Several of the panelists thought a common API in front of various EHR vendor products was unlikely. Exchange at the data layer was viewed by all as very possible and most thought the meaningful use plan for 2011,2013, and 2015 data exchanges made sense.

All agreed that common data transport with appropriate security is important.

The general theme of the panel was openness. Microsoft offers a standards-based way to enter and retrieve data from healthvault. Cerner is supporting XDR, XDM and XDS as well as Cerner proprietary APIs which enable custom plugin applications to work with their products. OpenMRS is an open source platform for electronic health record development, embraced widely in developing countries.

The move toward more openness - regardless of architecture, platform, or open source/proprietary product type - was refreshing. To me, being able to extract data out of an EHR (even via a proprietary API) combined with common data transport standards and translation into structured vocabularies gives us a path forward for health information exchange in the near term.

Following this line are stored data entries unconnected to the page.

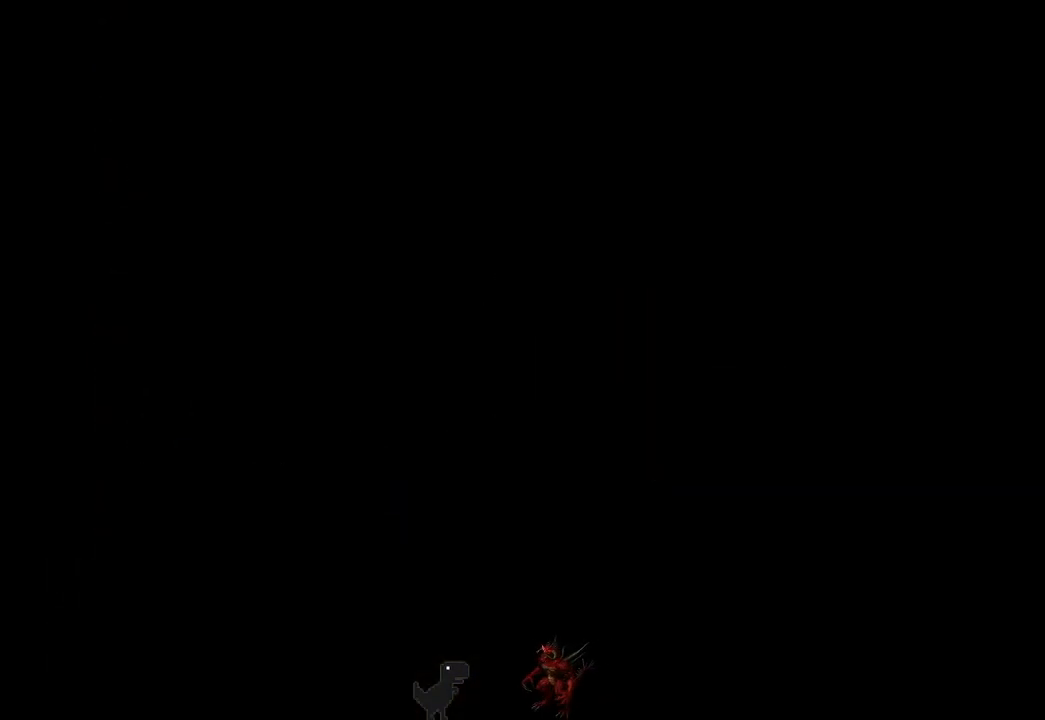
{"buttons": [], "left_stick": "center", "events": []}
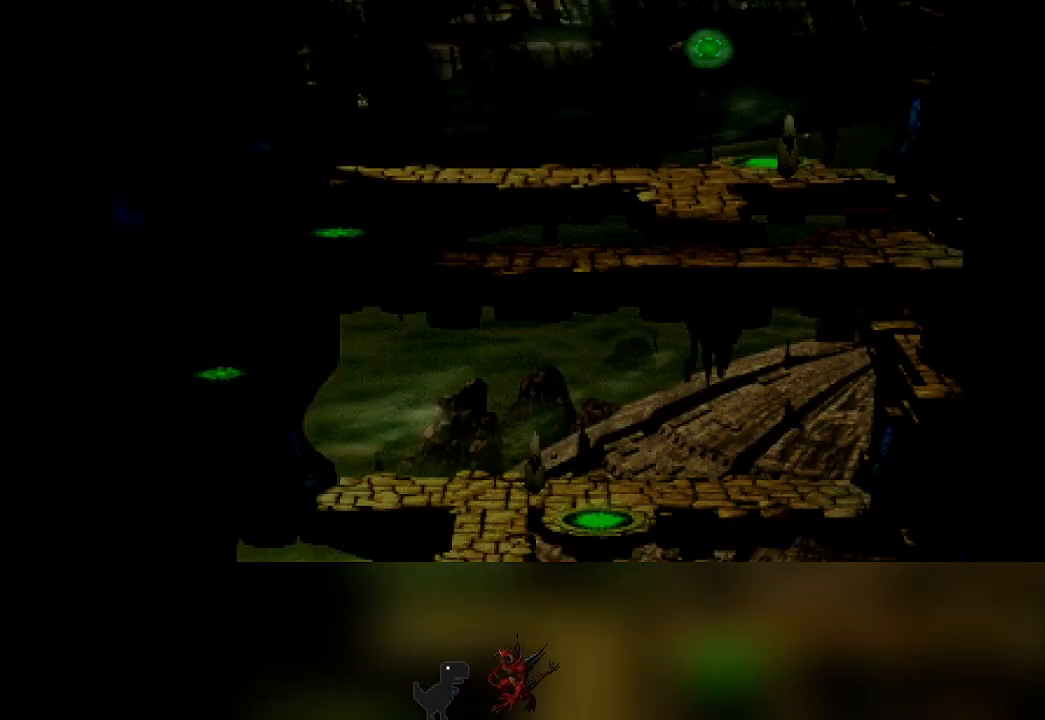
{"buttons": [], "left_stick": "center", "events": []}
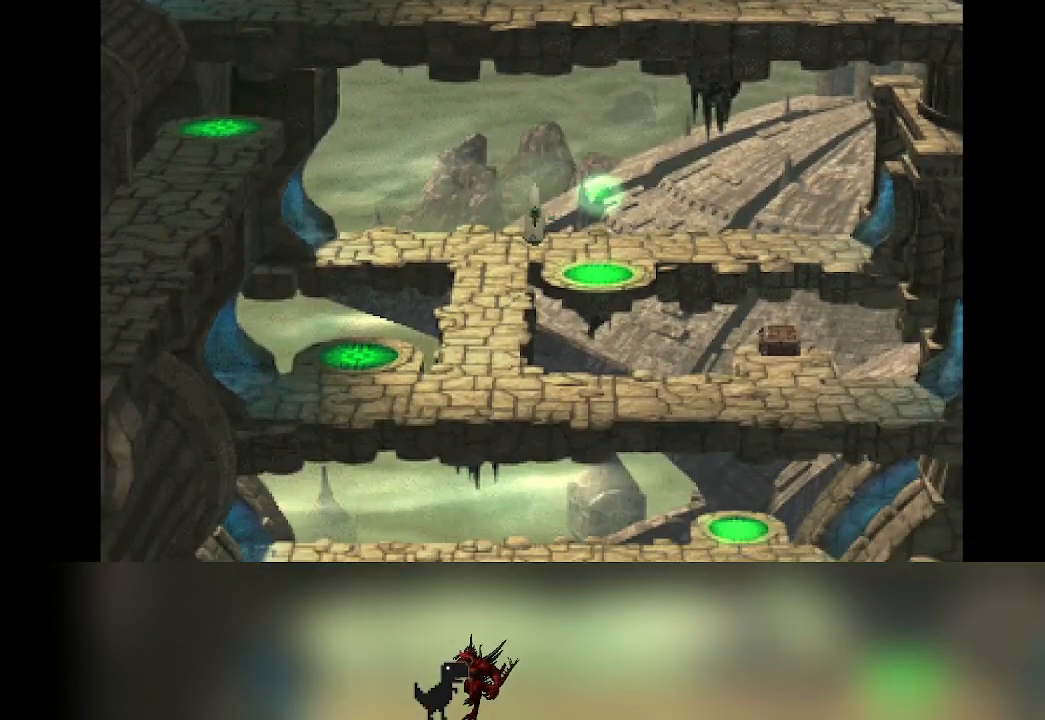
{"buttons": [], "left_stick": "center", "events": []}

The industry is changing, motivated by meaningful use, a business case for data sharing, and patients expecting coordination of care. Add to that healthcare reform which requires quality measures and H1N1 surveillance which requires public health data exchange, and the pace will accelerate.

It's clear the we'll have many product choices in the future - some integrated, some interfaced, some modular, and some platform-based. My take home message from the conference is that innovation and data standardization can co-exist.


Chintan Patel said...

This is definitely an exciting initiative. The power in creating data liquidity lies in APIs and in new ways to model data that are mapped to standard vocabularies. At TrialX we have built our architecture to be schema-free and accessible through a simple REST-based APIs, with the goal of making application development easier.
For past few months, we have been working to carve out some of the underlying code and technical concepts into the Moksha HIT 2.0 API. These discussions further motivate us to contribute to this initiative in whatever ways we can as a young and innovative startup.

Steve Ruberg said...

It is not only that standards and innovation can co-exist, it is that one helps accelerate the other. Here is a quote form Kevin Kelly from New Rules for the new Economy.

“In any phase of innovation…standards are valuable because they hasten innovation. Agreements are constraints on uncertainty. The constraints of a standard solidify one pathway out of many, allowing further innovation and evolution to accelerate along that stable route. So central is the need to cultivate certainty that organizations must make the common standard their first allegiance. As standards are established, growth takes off.”